At first, mostly body symptoms would be a sign of health issues, is your first instinct. I obsessively look through symptoms on Google, checking every disease like a maniac, and fear I have everything. Every thought takes one-day-a-week shift to tell me “I got this,” and then Instagram’s algorithm picks up on my Google search and confirms my fears by suddenly showing me ads of the exact thing.
And then nothing happens, as it shouldn’t.
I’ve started taking my vitamins. I’m told kimchi is great for your gut. I hyper look after my health. A therapist would adore this when I say—it’s gruesome that you don’t pay attention to your heart as much as you give attention to the other parts of your body.
The hold back of the heart department is so bottled up, the heart asks the rest of the body for help. A tiny miniature army, like in Toy Story, gathers together and starts punching your gut. It looks over and asks your heart if it’s been heard already.

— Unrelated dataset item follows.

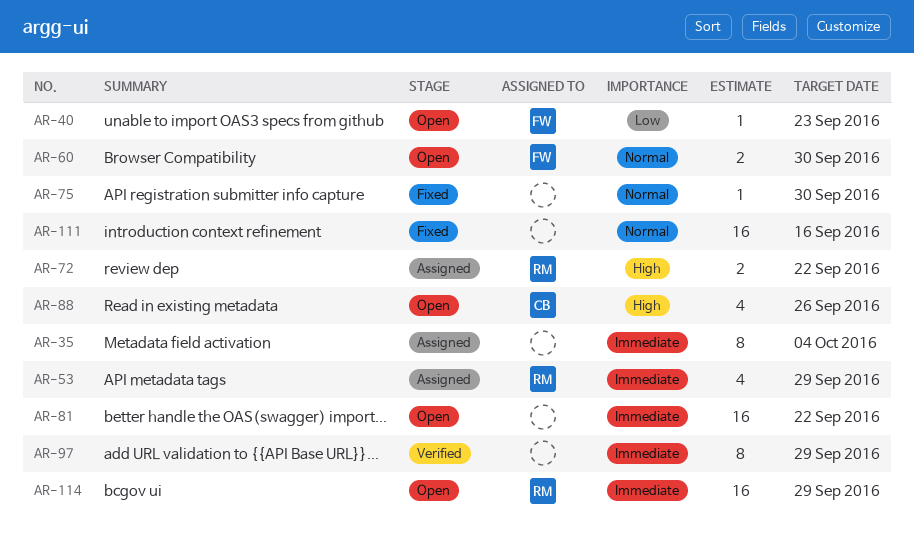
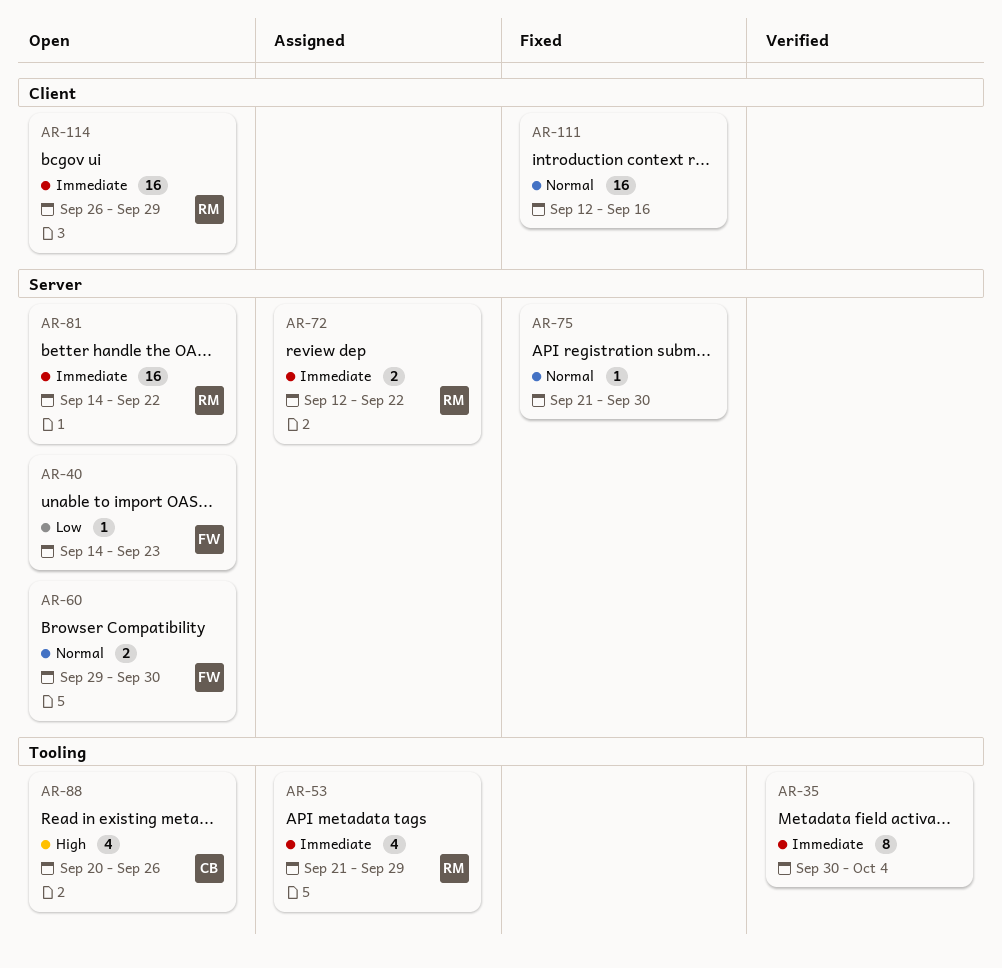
AR-35, status: Assigned -> Verified
AR-72, priority: High -> Immediate
AR-81, owner: none -> RM
AR-97: present -> none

When you don’t, it just pulls all the strings, asking you to release it, listen to it. Because it’s not you that’s sick, it’s your heart.
I think the body just doesn’t contain health but everything that you’ve ever experienced.
In 2020, when everyone could’ve been an enemy but me, I woke my heart up with tenderness and put it off to sleep singing lullabies. In my sweet innocence and unraveling naive soul, my body swung and partied every day, telling me it was just fine.
Even when life was cruel, I had in me to listen to my heart, and it healed despite.
Lately, when life is just normal, nice, and you don’t have to wear your blessing-in-disguise costume, I’ve told my heart to stop troubling me, to stop going in directions the map app has always crashed my car.
It quietly listens to me, goes to bed listening to my uncertain thoughts, and wakes up beating really fast. Sometimes when it can’t take it, it revolts to my body. My body makes some attempts, as I get the wrong clue of what must be the reason, rather than what I know the reason really is.
My heart and my body have been better and more loyal to each other, while me and my mind have been in a toxic relationship.